The passage on variance reduction in A/B testing names two ways an experimenter can lower the required sample size. In one to three sentences, explain why each one works.

- **SOURCE PASSAGE**
====================

Written with Jacopo Tagliabue

Introduction

In this post, we estimate how variance reduction lowers the required sample size in A/B testing experiments. The theoretical estimates discussed in Part 1 are verified with empirical testing on real data in Part 2. The code is written with MetaFlow and the performance is tracked with CometML. This analysis lays the framework for a dashboard that an experimenter can use to estimate the sample size and covariate synthesis. All code is available here.

Part 1. Theoretical Impact of Variance Reduction

For a confidence level of 95% and a power of 80%, the number of samples needed increases with sample variance ($\sigma^2$) and decreases with the inverse square of the minimal detectable effect ($\delta$):
$ n = 15.7\frac{\sigma^2}{\delta^2}$   (Eq. 1)
This result utilizes distributional assumptions of the null and alternative hypotheses; see appendix for derivation that draws from the reference section. To reduce the estimated sample size needed, the experimenter can reduce $\sigma^2$ or increase $\delta$. Variance reduction has been well studied, see reference section for examples. Using the CUPED method [Deng], the original square root of variance ($\sigma_o$) has a mathematically defined relationship with the CUPED square root of variance ($\sigma_c$), parameterized by the correlation of the covariate with the target variable ($\rho$):
$ \sigma_c = \sigma_o \sqrt{1-\rho^2}$   (Eq. 2)
For an experiment with and without CUPED, there are two different required sample sizes, $n_c$ and $n_o$, respectively. A clear way to algebraically express the impact of CUPED on required sample size is to take the ratio of these. Using Eq. 1 for required sample size and plugging in Eq. 2 gives:
$ \frac{n_c}{n_o} = \frac{15.7(\sigma_c/\delta)^2}{15.7(\sigma_o/\delta)^2} \rightarrow n_c = n_o \sqrt{1-\rho^2}$   (Eq.3)
Note that as $\rho$ goes to 1, the number of samples required using CUPED reduces.

====================

- **EXERCISE DATA**
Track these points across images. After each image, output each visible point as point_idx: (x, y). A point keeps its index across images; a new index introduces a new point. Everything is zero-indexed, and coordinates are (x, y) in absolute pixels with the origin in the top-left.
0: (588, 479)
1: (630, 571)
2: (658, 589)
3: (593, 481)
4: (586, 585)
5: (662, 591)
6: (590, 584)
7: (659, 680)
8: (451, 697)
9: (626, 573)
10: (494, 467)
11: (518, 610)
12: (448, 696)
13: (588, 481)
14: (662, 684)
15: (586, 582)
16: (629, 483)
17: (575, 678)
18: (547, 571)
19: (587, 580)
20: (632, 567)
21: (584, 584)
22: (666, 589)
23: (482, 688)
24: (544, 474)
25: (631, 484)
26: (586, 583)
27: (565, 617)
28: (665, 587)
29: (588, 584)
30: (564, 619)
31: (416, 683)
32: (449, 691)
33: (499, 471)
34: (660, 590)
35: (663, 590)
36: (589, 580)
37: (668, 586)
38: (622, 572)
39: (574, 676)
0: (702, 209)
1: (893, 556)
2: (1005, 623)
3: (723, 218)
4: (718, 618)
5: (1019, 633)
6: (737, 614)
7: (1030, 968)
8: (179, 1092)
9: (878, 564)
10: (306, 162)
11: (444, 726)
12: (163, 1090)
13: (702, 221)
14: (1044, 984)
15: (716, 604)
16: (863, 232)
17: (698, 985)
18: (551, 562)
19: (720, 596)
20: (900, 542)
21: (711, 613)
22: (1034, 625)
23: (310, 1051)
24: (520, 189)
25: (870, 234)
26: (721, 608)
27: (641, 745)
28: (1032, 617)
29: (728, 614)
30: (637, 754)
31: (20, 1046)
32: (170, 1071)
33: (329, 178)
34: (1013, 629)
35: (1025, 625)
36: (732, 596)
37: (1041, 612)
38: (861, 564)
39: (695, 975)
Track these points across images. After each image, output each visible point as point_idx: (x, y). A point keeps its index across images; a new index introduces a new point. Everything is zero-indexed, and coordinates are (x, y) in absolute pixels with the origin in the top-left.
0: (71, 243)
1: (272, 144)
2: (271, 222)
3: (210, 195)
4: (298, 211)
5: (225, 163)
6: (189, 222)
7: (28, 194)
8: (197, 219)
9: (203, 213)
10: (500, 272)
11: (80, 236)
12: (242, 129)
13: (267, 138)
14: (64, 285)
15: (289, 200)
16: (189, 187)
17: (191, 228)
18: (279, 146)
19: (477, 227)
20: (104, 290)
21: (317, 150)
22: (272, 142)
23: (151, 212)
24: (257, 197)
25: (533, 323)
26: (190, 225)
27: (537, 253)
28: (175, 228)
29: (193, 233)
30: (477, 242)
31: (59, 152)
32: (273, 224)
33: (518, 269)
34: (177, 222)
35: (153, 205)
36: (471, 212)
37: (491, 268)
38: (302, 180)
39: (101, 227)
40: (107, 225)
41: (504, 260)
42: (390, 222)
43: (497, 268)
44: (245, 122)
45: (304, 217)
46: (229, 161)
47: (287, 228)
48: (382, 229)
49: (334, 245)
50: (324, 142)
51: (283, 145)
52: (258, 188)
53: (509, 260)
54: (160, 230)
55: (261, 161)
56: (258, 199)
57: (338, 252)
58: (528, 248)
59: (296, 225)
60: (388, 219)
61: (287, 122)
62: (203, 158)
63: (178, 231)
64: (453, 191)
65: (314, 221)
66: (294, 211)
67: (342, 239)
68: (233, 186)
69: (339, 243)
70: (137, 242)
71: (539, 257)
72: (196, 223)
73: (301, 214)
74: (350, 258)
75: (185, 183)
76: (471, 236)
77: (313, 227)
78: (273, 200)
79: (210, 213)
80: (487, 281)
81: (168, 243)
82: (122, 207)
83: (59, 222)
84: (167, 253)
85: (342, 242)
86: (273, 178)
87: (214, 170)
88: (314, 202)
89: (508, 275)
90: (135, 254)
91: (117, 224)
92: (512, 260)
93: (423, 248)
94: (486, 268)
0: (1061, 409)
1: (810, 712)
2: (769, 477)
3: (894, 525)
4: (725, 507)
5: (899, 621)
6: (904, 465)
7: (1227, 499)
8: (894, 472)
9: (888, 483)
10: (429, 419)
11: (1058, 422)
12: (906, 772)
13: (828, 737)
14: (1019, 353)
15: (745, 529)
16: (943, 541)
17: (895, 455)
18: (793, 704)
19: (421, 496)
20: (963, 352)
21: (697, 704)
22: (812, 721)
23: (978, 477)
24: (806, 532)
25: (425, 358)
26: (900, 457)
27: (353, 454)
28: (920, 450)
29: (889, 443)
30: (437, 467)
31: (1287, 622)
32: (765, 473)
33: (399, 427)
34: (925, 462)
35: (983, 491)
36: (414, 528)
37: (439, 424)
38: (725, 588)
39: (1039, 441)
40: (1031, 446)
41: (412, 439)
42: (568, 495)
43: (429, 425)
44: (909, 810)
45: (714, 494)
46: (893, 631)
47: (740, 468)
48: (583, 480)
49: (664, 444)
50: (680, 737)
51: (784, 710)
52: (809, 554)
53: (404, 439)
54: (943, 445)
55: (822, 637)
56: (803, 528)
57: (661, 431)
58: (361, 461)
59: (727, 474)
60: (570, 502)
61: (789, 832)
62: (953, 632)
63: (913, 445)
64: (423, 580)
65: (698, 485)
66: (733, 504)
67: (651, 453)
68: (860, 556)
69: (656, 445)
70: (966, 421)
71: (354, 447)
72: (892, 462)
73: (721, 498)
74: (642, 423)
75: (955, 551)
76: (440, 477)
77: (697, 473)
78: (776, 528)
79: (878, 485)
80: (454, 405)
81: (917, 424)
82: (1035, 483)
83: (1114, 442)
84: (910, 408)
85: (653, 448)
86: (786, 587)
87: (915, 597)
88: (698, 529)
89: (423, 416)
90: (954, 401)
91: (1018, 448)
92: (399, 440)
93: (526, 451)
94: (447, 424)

====================

- **YOUR SOLUTION**
Eq. 1 gives the required number of samples as n = 15.7σ²/δ² for 95% confidence and 80% power, so n grows with the sample variance σ² and falls with the inverse square of the minimal detectable effect δ. Reducing σ² or increasing δ therefore lowers the estimated sample size.